* **DOCUMENT SECTION**

..............................

It looks like the goamz library does not check this for us, and the easiest way to verify we're getting "200 OK = success" rather than "200 OK = error" is to check result.LastModified the way we do in Touch().

Also watch out for a race during copy-and-rename:
  1. goroutine-1 calls PutCopy() with intent to trash
  2. goroutine-2 calls PutCopy() with intent to touch
  3. goroutine-2 receives successful response from PutCopy()
  4. goroutine-2 returns success ("block is safe")
  5. goroutine-1 receives successful response from PutCopy(), and goes on to trash the block
Using the "x-amz-copy-source-if-unmodified-since" header in Trash() should be enough to save us here.
  • We need to add that feature to the goamz library (s3/s3.go → CopyOptions and (CopyOptions)addHeaders())
  • We already need to add "if-unmodified-since" support to (*Bucket)Del() so we can run without "-s3-unsafe-delete".

Of course, Touch() is also a reminder that we could use PutCopy() to update/replace metadata without actually reading/rewriting the data. This would eliminate the possibility of iterating over the trash without iterating over the entire index. (This isn't necessarily a problem -- normally "empty trash" runs less frequently than datamanager/keep-balance, which get the entire index.)

#8 Updated by Tom Clegg over 5 years ago

Unlike Azure, S3 does not seem to offer an API that retrieves metadata for more than one object at a time. Therefore, in order to index a bucket with N items without doing N API calls, we must mark trash using something other than just metadata.

This leaves us with "strategy number 2": Use "copy-and-delete" to emulate "rename", and do something similar to UnixVolume.

Trash:
  1. Get mtime of {hash}
  2. If mtime > {now minus permissionTTL} then skip
  3. Use PutCopy to copy {hash} to trash.{hash}.{exp}
  4. Delete {hash} If-Unmodified-Since {mtime we just looked up} (note: if precondition fails due to a race, we can end up with two copies, one in trash and one not; that's OK.)
EmptyTrash:
  1. List objects whose names match trash.* ("trashed block")
  2. If {exp} > now, skip
  3. Delete trashed block
Untrash:
  1. List objects whose names match trash.{hash}.*; pick the first one.

..............................

* **DIRECTIVE A**
Count the rows that contain the string "skPoint", treating case as significant, and give only that number.

[Collected data entries]

..............................

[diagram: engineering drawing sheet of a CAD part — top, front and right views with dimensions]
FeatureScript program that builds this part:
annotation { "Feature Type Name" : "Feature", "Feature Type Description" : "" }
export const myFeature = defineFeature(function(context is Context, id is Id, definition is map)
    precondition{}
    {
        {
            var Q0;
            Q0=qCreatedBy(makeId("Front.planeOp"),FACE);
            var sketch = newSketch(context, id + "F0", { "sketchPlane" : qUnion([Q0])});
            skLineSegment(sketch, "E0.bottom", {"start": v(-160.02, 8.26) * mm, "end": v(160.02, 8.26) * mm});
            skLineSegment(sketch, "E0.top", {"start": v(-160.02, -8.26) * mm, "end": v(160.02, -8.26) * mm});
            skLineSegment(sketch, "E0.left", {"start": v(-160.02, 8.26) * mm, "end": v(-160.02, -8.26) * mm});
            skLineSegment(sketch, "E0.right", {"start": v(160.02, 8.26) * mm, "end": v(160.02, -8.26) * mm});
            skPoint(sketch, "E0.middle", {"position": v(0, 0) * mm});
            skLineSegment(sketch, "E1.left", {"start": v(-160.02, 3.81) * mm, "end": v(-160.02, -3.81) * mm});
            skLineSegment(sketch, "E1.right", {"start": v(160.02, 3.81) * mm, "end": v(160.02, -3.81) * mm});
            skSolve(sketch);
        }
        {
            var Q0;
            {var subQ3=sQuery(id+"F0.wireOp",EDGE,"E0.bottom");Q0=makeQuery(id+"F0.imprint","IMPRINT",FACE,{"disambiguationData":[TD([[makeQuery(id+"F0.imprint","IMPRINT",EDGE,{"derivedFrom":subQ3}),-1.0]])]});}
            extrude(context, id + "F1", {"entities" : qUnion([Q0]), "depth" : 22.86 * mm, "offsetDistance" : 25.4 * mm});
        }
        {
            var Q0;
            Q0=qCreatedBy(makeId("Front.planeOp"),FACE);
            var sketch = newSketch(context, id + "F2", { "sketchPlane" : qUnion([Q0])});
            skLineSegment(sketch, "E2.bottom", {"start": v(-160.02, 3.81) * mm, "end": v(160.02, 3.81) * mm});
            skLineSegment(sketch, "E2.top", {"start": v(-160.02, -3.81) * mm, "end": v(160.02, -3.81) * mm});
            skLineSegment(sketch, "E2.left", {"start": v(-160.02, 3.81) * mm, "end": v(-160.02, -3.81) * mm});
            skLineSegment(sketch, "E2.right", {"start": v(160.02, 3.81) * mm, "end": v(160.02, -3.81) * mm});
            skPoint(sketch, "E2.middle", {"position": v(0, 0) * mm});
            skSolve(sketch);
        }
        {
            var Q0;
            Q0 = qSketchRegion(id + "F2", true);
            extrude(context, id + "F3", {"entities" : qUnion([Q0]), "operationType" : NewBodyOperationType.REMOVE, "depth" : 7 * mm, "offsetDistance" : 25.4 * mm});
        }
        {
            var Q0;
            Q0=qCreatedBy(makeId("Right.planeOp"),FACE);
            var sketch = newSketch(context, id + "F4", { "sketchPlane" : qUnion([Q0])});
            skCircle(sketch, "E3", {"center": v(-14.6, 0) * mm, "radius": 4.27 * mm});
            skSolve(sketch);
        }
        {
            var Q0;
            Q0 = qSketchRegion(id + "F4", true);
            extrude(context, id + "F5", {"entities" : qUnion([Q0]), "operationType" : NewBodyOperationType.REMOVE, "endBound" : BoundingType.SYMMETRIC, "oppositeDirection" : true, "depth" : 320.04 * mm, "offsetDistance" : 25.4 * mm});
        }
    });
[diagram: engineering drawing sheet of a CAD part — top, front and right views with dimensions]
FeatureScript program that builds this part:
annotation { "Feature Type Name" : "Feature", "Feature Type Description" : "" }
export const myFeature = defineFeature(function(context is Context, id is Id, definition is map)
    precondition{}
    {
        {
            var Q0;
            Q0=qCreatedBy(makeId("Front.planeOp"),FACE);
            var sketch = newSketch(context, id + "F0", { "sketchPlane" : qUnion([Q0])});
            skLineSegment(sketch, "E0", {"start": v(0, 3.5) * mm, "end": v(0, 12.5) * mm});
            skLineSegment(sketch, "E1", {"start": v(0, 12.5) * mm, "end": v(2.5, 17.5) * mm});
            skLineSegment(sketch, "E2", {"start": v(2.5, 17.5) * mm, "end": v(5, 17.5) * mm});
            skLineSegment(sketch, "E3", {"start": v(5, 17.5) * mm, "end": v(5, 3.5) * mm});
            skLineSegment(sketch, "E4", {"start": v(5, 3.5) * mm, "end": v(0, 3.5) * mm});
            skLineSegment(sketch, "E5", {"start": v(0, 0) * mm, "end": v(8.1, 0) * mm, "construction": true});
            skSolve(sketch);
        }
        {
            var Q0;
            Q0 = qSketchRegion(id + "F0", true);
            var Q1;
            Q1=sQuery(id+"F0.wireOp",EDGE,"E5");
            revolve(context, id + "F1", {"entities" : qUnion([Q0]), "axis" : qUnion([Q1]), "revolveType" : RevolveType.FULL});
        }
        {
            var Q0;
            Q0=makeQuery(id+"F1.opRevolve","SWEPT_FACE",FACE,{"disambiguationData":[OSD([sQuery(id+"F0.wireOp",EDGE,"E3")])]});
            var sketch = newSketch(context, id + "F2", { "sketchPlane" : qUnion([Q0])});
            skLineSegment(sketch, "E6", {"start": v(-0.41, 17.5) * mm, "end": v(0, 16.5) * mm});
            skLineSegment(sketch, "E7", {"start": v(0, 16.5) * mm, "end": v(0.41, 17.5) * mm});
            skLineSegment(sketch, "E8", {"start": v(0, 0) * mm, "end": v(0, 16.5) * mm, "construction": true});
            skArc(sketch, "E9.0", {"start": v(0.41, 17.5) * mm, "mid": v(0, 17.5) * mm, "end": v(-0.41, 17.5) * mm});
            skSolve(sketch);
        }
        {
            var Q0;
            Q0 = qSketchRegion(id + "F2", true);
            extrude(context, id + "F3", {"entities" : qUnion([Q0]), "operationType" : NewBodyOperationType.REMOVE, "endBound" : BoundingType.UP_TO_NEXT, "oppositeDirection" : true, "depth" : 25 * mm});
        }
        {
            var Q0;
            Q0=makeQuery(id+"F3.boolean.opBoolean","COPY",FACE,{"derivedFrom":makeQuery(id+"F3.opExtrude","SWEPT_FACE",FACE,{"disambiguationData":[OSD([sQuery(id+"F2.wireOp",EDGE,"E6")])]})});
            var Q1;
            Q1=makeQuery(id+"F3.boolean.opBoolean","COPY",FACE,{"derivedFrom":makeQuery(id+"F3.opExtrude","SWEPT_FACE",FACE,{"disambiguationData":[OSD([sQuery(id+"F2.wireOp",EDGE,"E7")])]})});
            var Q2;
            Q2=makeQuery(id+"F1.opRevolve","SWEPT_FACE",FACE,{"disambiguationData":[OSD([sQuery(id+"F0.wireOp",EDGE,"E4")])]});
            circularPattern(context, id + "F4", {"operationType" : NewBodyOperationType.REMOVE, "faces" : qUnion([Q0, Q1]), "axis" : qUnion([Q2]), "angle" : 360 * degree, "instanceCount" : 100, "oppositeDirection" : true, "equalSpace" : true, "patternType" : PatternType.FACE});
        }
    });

..............................

* **DIRECTIVE B**
Write the next part of the S3 trash discussion, picking up right after its final line.

* **EXERCISE RESULT A**
2

* **EXERCISE RESULT B**
  2. Use PutCopy to copy trash.{hash}.{exp} to {hash}

#9 Updated by Brett Smith over 5 years ago

As much as reasonable, I would like it if we avoided leaving around extra copies of blobs. Those are likely to cost users, either from cloud billing or by taking up additional space on S3-speaking local storage.

If I followed the implementation sketches correctly, this just means adding a couple of steps:

Tom Clegg wrote:

Trash:
  1. Get mtime of {hash}
  2. If mtime > {now minus permissionTTL} then skip
  3. Use PutCopy to copy {hash} to trash.{hash}.{exp}
  4. Delete {hash} If-Unmodified-Since {mtime we just looked up} (note: if precondition fails due to a race, we can end up with two copies, one in trash and one not; that's OK.)

If the delete failed, then we should try to delete trash.{hash}.{exp}. If that fails too, it's not a fatal problem, but we should at least try to clean up after the known race.

Untrash:
  1. List objects whose names match trash.{hash}.*; pick the first one.
  2. Use PutCopy to copy trash.{hash}.{exp} to {hash}

After this, delete trash.{hash}.{exp}.

#10 Updated by Radhika Chippada over 5 years ago

Tom said:

Trash step 4: Delete {hash} If-Unmodified-Since {mtime we just looked up}

This requires updating the S3 library to support if-unmodified-since header. I created an issue for the S3 library. https://github.com/AdRoll/goamz/issues/429

#11 Updated by Radhika Chippada over 5 years ago

After much digging and discussing with Tom, here are a few thoughts:

  • S3 does not seem to provide any support for If-Unmodified-Since on Delete requests. This hence does not seem doable.
  • It appears that we might be able to make do with "versioning". Assuming we enable versioning in our S3 storage (and configure to delete old versions swiftly to minimize storage costs):
    • Mtime returns versionId
    • PutCopy (with trash.hash.expire)
    • DelMulti with S3 Object consisting of the versionId from Mtime

#12 Updated by Tom Clegg over 5 years ago

Even in PutCopy, which accepts conditional headers ("If-Unmodified-Since" etc.), the conditions refer to the source, not the destination. There just aren't any atomic read-and-write operations. "Amazon S3 is a distributed system. If it receives multiple write requests for the same object simultaneously, it overwrites all but the last object written. Amazon S3 does not provide object locking; if you need this, make sure to build it into your application layer or use versioning instead."

#13 Updated by Radhika Chippada over 5 years ago

There is really no straightforward way to do this since the Delete operation does not support a If-Unmodified-Since like behavior. After much deliberation, Tom and I came up with a plan that could work:

  • When a Locator object is being Put, also store a separate marker (<hash>-last-modified-at ?) with the Modified-At timestamp
  • Update it during Touch operation (along with the object as we do now)
  • Do not touch it during Trash operation (Make a PutCopy of <hash>-trash-<expiry> and delete the Loc object)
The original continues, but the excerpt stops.